KUDUS (SUARABARU.ID) – Organisasi Perjuangan Walisongo Indonesia Laskar Sabilullah (PWI-LS) Kabupaten Kudus mendesak pembongkaran bangunan makam Habib Ja’far Alkaf di pemakaman umum Desa Ploso, Kecamatan Jati. Bangunan tersebut dinilai melanggar aturan dan merusak makam-makam lain yang telah ada sebelumnya.
Ketua PWI-LS Kudus, Masnan, menyampaikan bahwa pihaknya telah melayangkan surat resmi kepada Kapolres Kudus, dengan tembusan ke Kepala Desa Ploso dan sejumlah pihak terkait.
“Kami mendesak pembongkaran bangunan makam Habib Ja’far karena telah melanggar Perdes Ploso Nomor 1 Tahun 2000 yang melarang pembangunan kijing atau struktur bangunan di atas makam,” tegas Masnan, Rabu (18/6/20025)
Senada, Divisi Hukum PWI-LS, Kunarto Marzuki, menambahkan bahwa bangunan tersebut tidak hanya melanggar aturan, tetapi juga telah menyebabkan kerusakan pada sejumlah makam lain yang lebih dulu ada di lokasi tersebut.
“Ini soal keadilan.

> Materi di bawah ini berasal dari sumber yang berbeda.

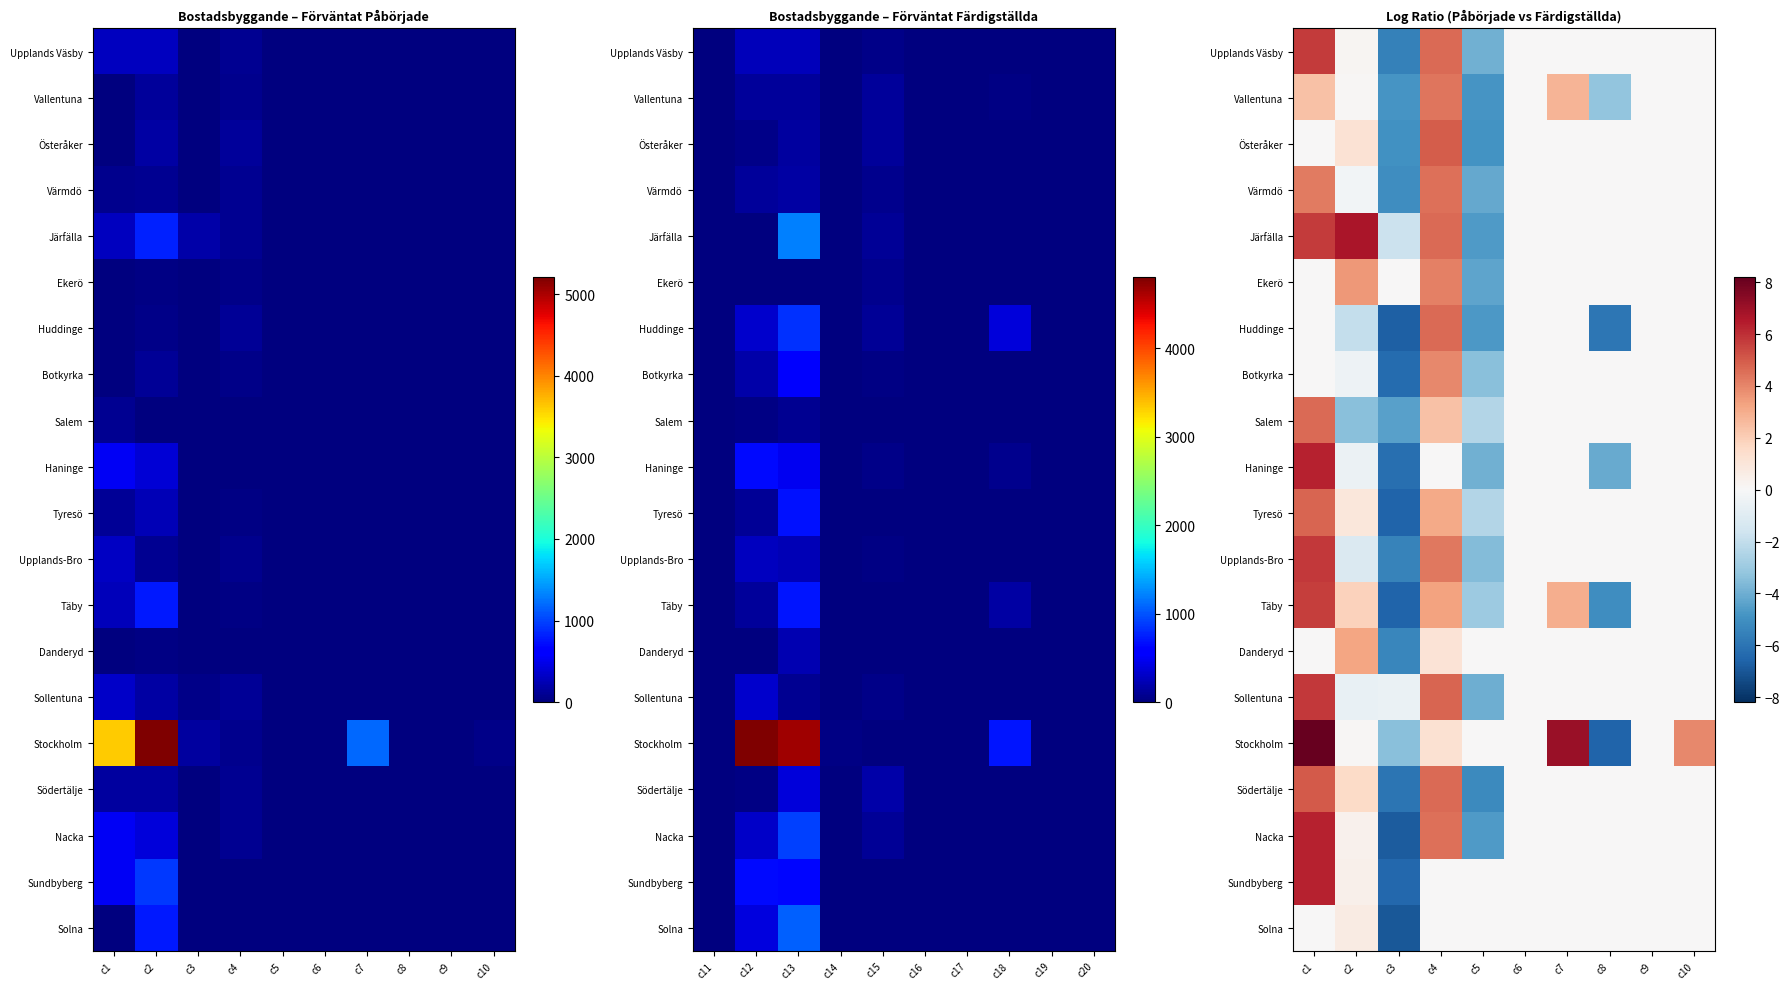

Where is Salem nearest to the value 0?

c6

Bagaimana perasaan para ahli waris ketika makam keluarganya rusak atau bahkan hilang akibat pembangunan ini?” ujar Kunarto.
Menanggapi anggapan bahwa makam tersebut dibangun sebagai bentuk penghormatan terhadap Habib Ja’far sebagai ulama besar dan seorang wali, Kunarto menyampaikan kritik tajam.
“Kalau dia seorang ulama, mana karya ilmiahnya? Kalau disebut wali, mana bukti lisensinya?” ucapnya.
PWI-LS juga menegaskan akan membawa masalah ini ke ranah hukum. Mereka menyoroti berbagai aspek yang dinilai bermasalah, termasuk dugaan korupsi dalam pembangunan makam dan pengelolaan kotak amal.

Sikapi Perubahan Nama Jalan dan Nisan Sunan Muria
Tak hanya soal makam, PWI-LS juga menyoroti perubahan nama Jalan Masjid di Desa Demaan, Kecamatan Kota, menjadi Jalan Habib Ja’far Alkaf.
“Penggantian nama jalan tersebut tidak sesuai prosedur. Jika diganti dengan nama tokoh seperti KH Syaroni Ahmadi, saya justru lebih setuju,” tambah Kunarto.
Selain itu, pihaknya juga melaporkan perusakan nisan makam Sunan Muria, yang diganti oleh pihak yayasan tanpa melalui prosedur yang sesuai dengan Undang-Undang Cagar Budaya.
Polemik Habib
Dalam pernyataannya, Kunarto juga menegaskan bahwa PWI-LS secara ideologis meragukan klaim habib sebagai keturunan Rasulullah. Hal itu, menurutnya, didasarkan pada hasil uji DNA yang dianggap tidak sesuai.
“Yang lebih penting, ada upaya menafikan peran besar Walisongo dan ulama Nusantara dalam sejarah Islam dan perjuangan bangsa,” ujarnya.
Sementara itu, Kepala Desa Ploso, Masud, membenarkan telah menerima surat dari PWI-LS. Ia menyatakan tidak sependapat dengan desakan pembongkaran tersebut, dan menegaskan bahwa kondisi desa masih dalam keadaan aman dan kondusif.
“Secara pribadi saya tidak setuju, tapi situasi di desa masih aman,” katanya.
Habib Ja’far Alkaff Kudus meninggal dunia pada 1 Januari 2021 di Samarinda. Habib Ja’far kemudian dimakamkan pada keesokan harinya di pemakaman umum Ploso Kudus.
Prosesi pemakaman Habib Ja’far dihadiri ribuan orang. Banyak orang yang percaya Habib Ja’far adalah seorang wali majdub, alias wali yang memiliki tingkah laku nyeleneh.